● YOUR OBJECTIVE
Each entry that follows must be output without any deviation.

● PROVIDED INFORMATION
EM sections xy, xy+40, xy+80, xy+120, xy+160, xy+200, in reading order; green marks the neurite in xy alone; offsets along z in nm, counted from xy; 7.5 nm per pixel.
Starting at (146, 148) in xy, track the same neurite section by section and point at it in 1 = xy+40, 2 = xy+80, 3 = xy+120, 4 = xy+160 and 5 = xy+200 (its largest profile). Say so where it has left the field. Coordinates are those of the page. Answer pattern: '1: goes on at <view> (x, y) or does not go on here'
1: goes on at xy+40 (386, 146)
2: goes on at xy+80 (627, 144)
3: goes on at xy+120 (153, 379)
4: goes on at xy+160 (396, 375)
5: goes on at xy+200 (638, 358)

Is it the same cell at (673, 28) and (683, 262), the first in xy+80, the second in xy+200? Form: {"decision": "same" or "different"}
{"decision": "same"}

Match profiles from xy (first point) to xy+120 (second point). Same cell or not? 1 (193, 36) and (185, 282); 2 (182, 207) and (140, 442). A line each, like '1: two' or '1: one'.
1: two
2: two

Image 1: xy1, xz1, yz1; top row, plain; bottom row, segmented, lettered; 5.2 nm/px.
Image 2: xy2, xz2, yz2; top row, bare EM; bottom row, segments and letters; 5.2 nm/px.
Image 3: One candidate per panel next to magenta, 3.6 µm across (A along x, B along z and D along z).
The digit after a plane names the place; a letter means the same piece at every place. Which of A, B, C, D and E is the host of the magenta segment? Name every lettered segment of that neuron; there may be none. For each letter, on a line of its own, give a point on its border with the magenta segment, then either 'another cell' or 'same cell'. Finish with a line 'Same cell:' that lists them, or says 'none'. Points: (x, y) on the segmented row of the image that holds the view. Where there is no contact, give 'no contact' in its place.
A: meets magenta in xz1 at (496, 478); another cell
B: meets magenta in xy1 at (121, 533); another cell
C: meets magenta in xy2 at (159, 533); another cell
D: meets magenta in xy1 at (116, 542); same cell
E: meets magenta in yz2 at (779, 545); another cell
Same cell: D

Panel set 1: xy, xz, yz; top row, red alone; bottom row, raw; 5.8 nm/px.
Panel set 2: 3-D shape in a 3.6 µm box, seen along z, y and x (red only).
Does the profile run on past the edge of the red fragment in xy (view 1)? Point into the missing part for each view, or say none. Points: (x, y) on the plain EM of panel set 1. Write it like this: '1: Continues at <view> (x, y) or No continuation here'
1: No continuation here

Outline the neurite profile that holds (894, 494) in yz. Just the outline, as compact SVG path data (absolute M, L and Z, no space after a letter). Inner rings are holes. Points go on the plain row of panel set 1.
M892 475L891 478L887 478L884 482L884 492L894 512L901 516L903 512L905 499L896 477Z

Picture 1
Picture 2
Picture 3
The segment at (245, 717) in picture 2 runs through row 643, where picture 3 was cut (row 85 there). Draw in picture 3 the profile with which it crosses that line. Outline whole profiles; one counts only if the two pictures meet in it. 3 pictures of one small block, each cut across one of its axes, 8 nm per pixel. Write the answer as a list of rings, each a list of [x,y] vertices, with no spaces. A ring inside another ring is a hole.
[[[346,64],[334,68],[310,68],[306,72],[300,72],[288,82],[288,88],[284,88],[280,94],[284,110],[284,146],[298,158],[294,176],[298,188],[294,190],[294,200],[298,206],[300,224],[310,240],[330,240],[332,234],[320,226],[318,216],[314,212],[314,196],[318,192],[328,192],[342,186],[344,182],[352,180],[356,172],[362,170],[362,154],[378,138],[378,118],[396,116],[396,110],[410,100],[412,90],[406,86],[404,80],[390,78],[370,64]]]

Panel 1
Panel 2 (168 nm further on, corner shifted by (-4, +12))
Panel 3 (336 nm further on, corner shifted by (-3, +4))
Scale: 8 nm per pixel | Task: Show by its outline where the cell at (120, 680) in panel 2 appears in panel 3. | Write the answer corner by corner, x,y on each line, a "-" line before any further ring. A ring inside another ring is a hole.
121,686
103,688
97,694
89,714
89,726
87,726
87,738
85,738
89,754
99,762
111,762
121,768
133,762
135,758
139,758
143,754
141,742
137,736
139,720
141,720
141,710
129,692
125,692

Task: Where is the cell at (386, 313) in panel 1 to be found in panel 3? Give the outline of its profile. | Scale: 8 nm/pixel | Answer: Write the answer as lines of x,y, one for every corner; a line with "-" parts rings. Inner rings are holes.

● RESPONSE TO THE TASK
EM sections xy, xy+40, xy+80, xy+120, xy+160, xy+200, in reading order; green marks the neurite in xy alone; offsets along z in nm, counted from xy; 7.5 nm per pixel.
Starting at (146, 148) in xy, track the same neurite section by section and point at it in 1 = xy+40, 2 = xy+80, 3 = xy+120, 4 = xy+160 and 5 = xy+200 (its largest profile). Say so where it has left the field. Coordinates are those of the page. Answer pattern: '1: goes on at <view> (x, y) or does not go on here'
1: goes on at xy+40 (386, 146)
2: goes on at xy+80 (627, 144)
3: goes on at xy+120 (153, 379)
4: goes on at xy+160 (396, 375)
5: goes on at xy+200 (638, 358)

Is it the same cell at (673, 28) and (683, 262), the first in xy+80, the second in xy+200? Form: {"decision": "same" or "different"}
{"decision": "same"}

Match profiles from xy (first point) to xy+120 (second point). Same cell or not? 1 (193, 36) and (185, 282); 2 (182, 207) and (140, 442). A line each, like '1: two' or '1: one'.
1: two
2: two

Image 1: xy1, xz1, yz1; top row, plain; bottom row, segmented, lettered; 5.2 nm/px.
Image 2: xy2, xz2, yz2; top row, bare EM; bottom row, segments and letters; 5.2 nm/px.
Image 3: One candidate per panel next to magenta, 3.6 µm across (A along x, B along z and D along z).
The digit after a plane names the place; a letter means the same piece at every place. Which of A, B, C, D and E is the host of the magenta segment? Name every lettered segment of that neuron; there may be none. For each letter, on a line of its own, give a point on its border with the magenta segment, then either 'another cell' or 'same cell'. Finish with a line 'Same cell:' that lists them, or says 'none'. Points: (x, y) on the segmented row of the image that holds the view. Where there is no contact, give 'no contact' in its place.
A: meets magenta in xz1 at (496, 478); another cell
B: meets magenta in xy1 at (121, 533); another cell
C: meets magenta in xy2 at (159, 533); another cell
D: meets magenta in xy1 at (116, 542); same cell
E: meets magenta in yz2 at (779, 545); another cell
Same cell: D

Panel set 1: xy, xz, yz; top row, red alone; bottom row, raw; 5.8 nm/px.
Panel set 2: 3-D shape in a 3.6 µm box, seen along z, y and x (red only).
Does the profile run on past the edge of the red fragment in xy (view 1)? Point into the missing part for each view, or say none. Points: (x, y) on the plain EM of panel set 1. Write it like this: '1: Continues at <view> (x, y) or No continuation here'
1: No continuation here

Outline the neurite profile that holds (894, 494) in yz. Just the outline, as compact SVG path data (absolute M, L and Z, no space after a letter). Inner rings are holes. Points go on the plain row of panel set 1.
M892 475L891 478L887 478L884 482L884 492L894 512L901 516L903 512L905 499L896 477Z

Picture 1
Picture 2
Picture 3
The segment at (245, 717) in picture 2 runs through row 643, where picture 3 was cut (row 85 there). Draw in picture 3 the profile with which it crosses that line. Outline whole profiles; one counts only if the two pictures meet in it. 3 pictures of one small block, each cut across one of its axes, 8 nm per pixel. Write the answer as a list of rings, each a list of [x,y] vertices, with no spaces. A ring inside another ring is a hole.
[[[346,64],[334,68],[310,68],[306,72],[300,72],[288,82],[288,88],[284,88],[280,94],[284,110],[284,146],[298,158],[294,176],[298,188],[294,190],[294,200],[298,206],[300,224],[310,240],[330,240],[332,234],[320,226],[318,216],[314,212],[314,196],[318,192],[328,192],[342,186],[344,182],[352,180],[356,172],[362,170],[362,154],[378,138],[378,118],[396,116],[396,110],[410,100],[412,90],[406,86],[404,80],[390,78],[370,64]]]

Panel 1
Panel 2 (168 nm further on, corner shifted by (-4, +12))
Panel 3 (336 nm further on, corner shifted by (-3, +4))
Scale: 8 nm per pixel | Task: Show by its outline where the cell at (120, 680) in panel 2 appears in panel 3. | Write the answer corner by corner, x,y on each line, a "-" line before any further ring. A ring inside another ring is a hole.
121,686
103,688
97,694
89,714
89,726
87,726
87,738
85,738
89,754
99,762
111,762
121,768
133,762
135,758
139,758
143,754
141,742
137,736
139,720
141,720
141,710
129,692
125,692

Task: Where is the cell at (386, 313) in panel 1 to be found in panel 3? Give the outline of its profile. | Scale: 8 nm/pixel | Answer: Write the answer as lines of x,y, one for every corner; a line with "-" parts rings. Inner rings are holes.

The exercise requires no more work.